For many years, seasoned investors have been extolling the virtues of investing in China. The reasons for this are varied and sound. They include risk diversification, low correlation with other key markets, the size and sophistication of the Chinese economy, the rise and rise of the middle class, and the major developments in technology and innovation.
However, 2021 has been an unusual year with China, due to a raft of triggers, now a significant concern for global investors. And it is likely to remain as such for at least the second half of next year too.
The country’s economic growth is uncertain, and it’s a major cause of worry for investors.
The International Monetary Fund’s latest forecasts, published in October, predict that China’s GDP growth will slow from 8% in 2021 to 5.6% in 2022. And many analysts are now saying that we should expect less than 5% growth next year.
Much of the recent slowdown has been fueled by the wider impact of the collapse of huge property developers such as Evergrande.

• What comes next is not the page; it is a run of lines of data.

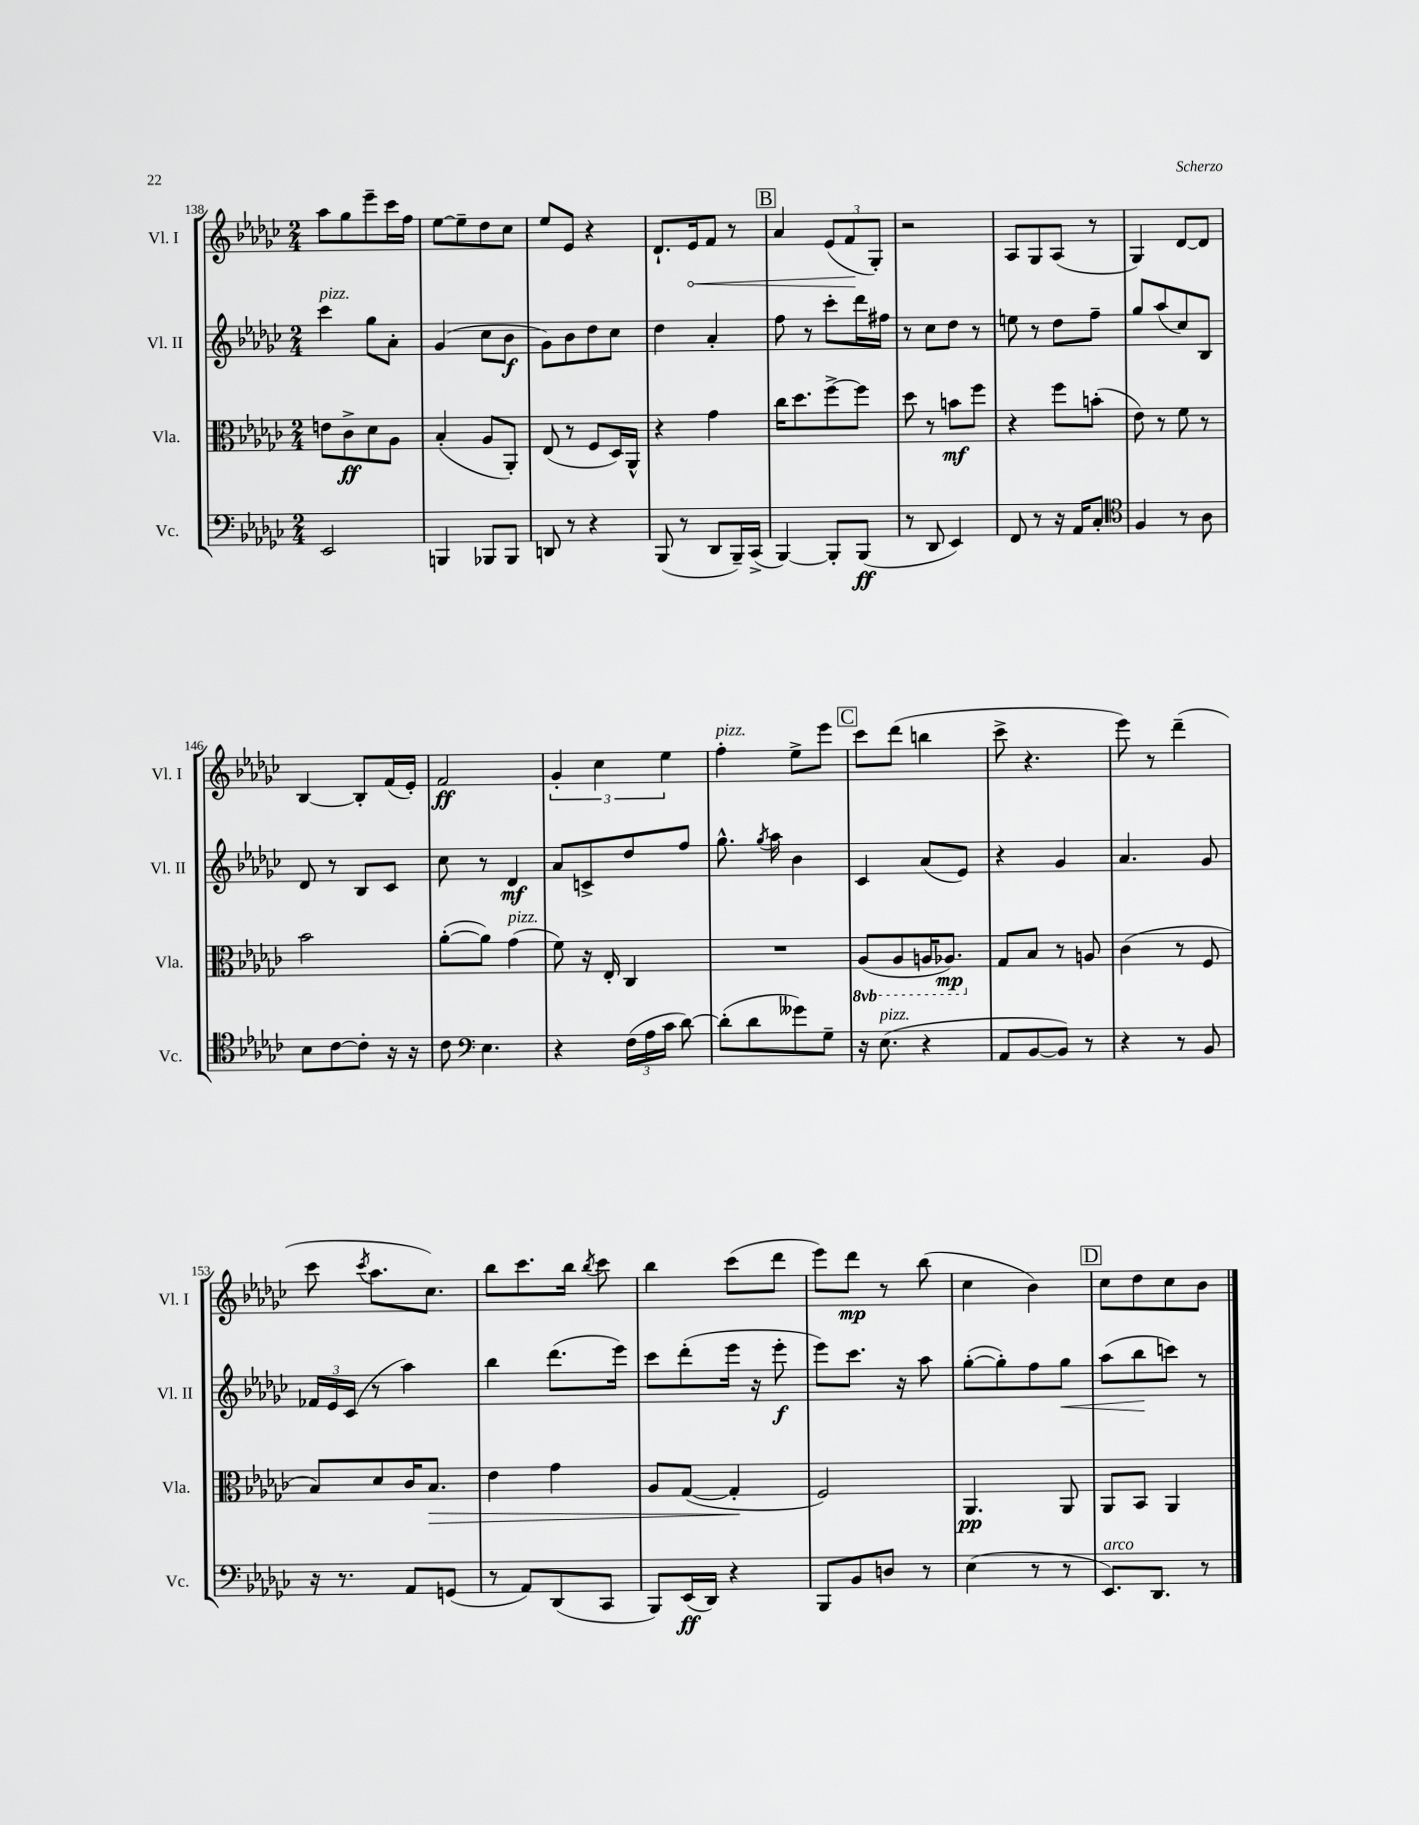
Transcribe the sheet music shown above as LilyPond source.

<<
\new StaffGroup <<
\new Staff = "s0" \with { instrumentName = "Vl. I" shortInstrumentName = "Vl. I" } {
    \clef treble \key ges \major \numericTimeSignature \time 2/4
    \autoBeamOff aes''8[ ges''8 ees'''8-- ces'''16 f''16] |
    ees''8[~ ees''8-- des''8 ces''8] |
    ees''8[ ees'8] r4 |
    des'8.[-! \once \override Hairpin.circled-tip = ##t ees'16\< f'8] r8 |
    \mark \markup { \box "B" } aes'4 \tuplet 3/2 { ees'8[( f'8\! ges8]-.) } |
    r2 |
    aes8[ ges8 aes8]( r8 |
    ges4) des'8[~ des'8] |
    bes4~ bes8[-. f'16( ees'16]-.) |
    f'2\ff |
    \tuplet 3/2 { ges'4-. ces''4 ees''4 } |
    f''4-.^\markup { \italic "pizz." } ees''8[-> ees'''8] |
    \mark \markup { \box "C" } ces'''8[ des'''8]( b''4 |
    ces'''8-> r4. |
    ees'''8) r8 des'''4--( |
    ces'''8 \acciaccatura { ces'''8 } aes''8.[ ces''8.]) |
    bes''8[ ces'''8. bes''16] \acciaccatura { bes''8 } ces'''8 |
    bes''4 ces'''8[( des'''8] |
    ees'''8[) des'''8]\mp r8 bes''8( |
    ces''4 bes'4) |
    \mark \markup { \box "D" } ces''8[ des''8 ces''8 bes'8] \bar "|." |
}
\new Staff = "s1" \with { instrumentName = "Vl. II" shortInstrumentName = "Vl. II" } {
    \clef treble \key ges \major \numericTimeSignature \time 2/4
    \autoBeamOff ces'''4^\markup { \italic "pizz." } ges''8[ aes'8]-. |
    ges'4( ces''8[ bes'8]\f |
    ges'8[) bes'8 des''8 ces''8] |
    des''4 aes'4-. |
    \mark \markup { \box "B" } f''8 r8 ces'''8[-. des'''16 fis''16] |
    r8 ces''8[ des''8] r8 |
    e''8 r8 des''8[ f''8]-- |
    ges''8[ aes''8( ces''8) bes8] |
    des'8 r8 bes8[ ces'8] |
    ces''8 r8 des'4\mf |
    aes'8[ c'8-> des''8 f''8] |
    ges''8.-^ \acciaccatura { ges''8 } aes''16 bes'4 |
    \mark \markup { \box "C" } ces'4 aes'8[( ees'8]) |
    r4 ges'4 |
    aes'4. ges'8 |
    \tuplet 3/2 { fes'16[ ees'16 ces'16]( } r8 aes''4) |
    bes''4 des'''8.[( ees'''16]) |
    ces'''8[ des'''8-.( ees'''16] r16 ees'''8-.\f |
    ees'''8[) ces'''8.] r16 aes''8 |
    ges''8[~-.( ges''8-.) f''8 ges''8]\< |
    \mark \markup { \box "D" } aes''8[( bes''8\! c'''8]) r8 \bar "|." |
}
\new Staff = "s2" \with { instrumentName = "Vla." shortInstrumentName = "Vla." } {
    \clef alto \key ges \major \numericTimeSignature \time 2/4 \set Staff.ottavationMarkups = #ottavation-simple-ordinals
    \autoBeamOff e'8[ ces'8->\ff des'8 aes8] |
    bes4-.( aes8[ aes,8]-.) |
    ees8( r8 f8[ des16) aes,16]-^ |
    r4 ges'4 |
    \mark \markup { \box "B" } ces''16[ des''8. f''8~-> f''8] |
    des''8 r8 b'8[\mf f''8] |
    r4 f''8[ b'8]-.( |
    ees'8) r8 f'8 r8 |
    bes'2 |
    aes'8[~-.( aes'8]) ges'4^\markup { \italic "pizz." }( |
    f'8) r16 ees16-. ces4 |
    R2 |
    \mark \markup { \box "C" } \ottava #-1 aes,8[( aes,8 a,16 aes,8.]\mp) \ottava #0 |
    ges8[ bes8] r8 a8 |
    ces'4( r8 f8 |
    bes8[) des'8 ces'16 bes8.]\> |
    ees'4 ges'4 |
    aes8[ ges8]~( ges4-.\! |
    f2) |
    aes,4.\pp aes,8 |
    \mark \markup { \box "D" } aes,8[ bes,8] aes,4 \bar "|." |
}
\new Staff = "s3" \with { instrumentName = "Vc." shortInstrumentName = "Vc." } {
    \clef bass \key ges \major \numericTimeSignature \time 2/4
    \autoBeamOff ees,2 |
    b,,4 bes,,8[ bes,,8] |
    d,8 r8 r4 |
    bes,,8( r8 des,8[ bes,,16--) ces,16]->( |
    \mark \markup { \box "B" } bes,,4~) bes,,8[-. bes,,8]\ff( |
    r8 des,8 ees,4) |
    f,8 r8 r16 aes,16[ ces8]-. |
    \clef tenor f4 r8 aes8 |
    bes8[ ces'8~ ces'8]-. r16 r16 |
    ces'8 \clef bass ees4. |
    r4 \tuplet 3/2 { f16[( aes16 ces'16] } des'8~) |
    des'8[-.( des'8 geses'8) ges8]-- |
    \mark \markup { \box "C" } r16 ees8.^\markup { \italic "pizz." }( r4 |
    aes,8[ bes,8~ bes,8]) r8 |
    r4 r8 bes,8 |
    r16 r8. aes,8[ g,8]( |
    r8 aes,8[) des,8( ces,8] |
    bes,,8[) ees,16\ff( des,16]) r4 |
    bes,,8[ bes,8 d8] r8 |
    ees4( r8 r8 |
    \mark \markup { \box "D" } ees,8.[^\markup { \italic "arco" }) des,8.] r8 \bar "|." |
}
>>
>>
\layout { \context { \Score currentBarNumber = #138 } }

The crisis at the world’s most indebted company worsened in the last few days after news it had missed a critical repayment deadline. The property giant, whose liabilities exceed US$300 billion, failed to meet interest payments to international investors last week.
There are now serious discussions taking place that this could initiate a worrying credit crunch that would be disastrous for the world’s second-largest economy.
Typically, when there are prevalent growth risks, Beijing has been quick to roll out monetary and fiscal stimulus. But the government is now keener to rebalance the economy away from a reliance on debt – even if it means some short-term pain.
That said, I do believe that we can expect to see some stimulus packages in the first few months of 2022, which could help soften the fallout from slowing growth.
Another of the largest risks is the China-Taiwan issue. Beijing is becoming increasingly noisy about its assertion that Taiwan is part of China. Meanwhile, the US has “guaranteed” the defense of Taiwan. Any escalation of tensions between the world’s two largest economies will directly impact global financial markets.
The other important angle to this issue is that of Taiwan Semiconductor Manufacturing Company (TSMC), the largest maker of chips that are needed for everything from cars to smartphones.
As such, China’s moving in on Taiwan would bring with it an extra positive for Beijing: It could potentially have state control over TSMC. This would be huge, as China, which lags behind in the semiconductor sector, could use it as a stick to hit the West by threatening to cut off supplies to North America and Europe.
Global investors will also be carefully monitoring for signs of a broader regulatory crackdown on Chinese tech companies after Beijing in effect issued a shock ban on the country’s $100 billion private tutoring sector in September.
Entities that want to list in the US, that use algorithms “too much,” or have large cloud computing capacity have also been targeted.
That regulatory attack on tutoring, and other sectors such as gaming and ride-sharing, appears to highlight the Chinese government’s new thinking and its increasing push for control of private enterprise. This stance could be expected to bubble throughout 2022.
Given the state-sponsored attack on private capital, investors will be required to take a leap of faith regarding China’s political strategies.
There are many investment headwinds on the horizon – as well as key tailwinds – for global investors to consider in 2022. But China will remain one of the biggest areas of concern.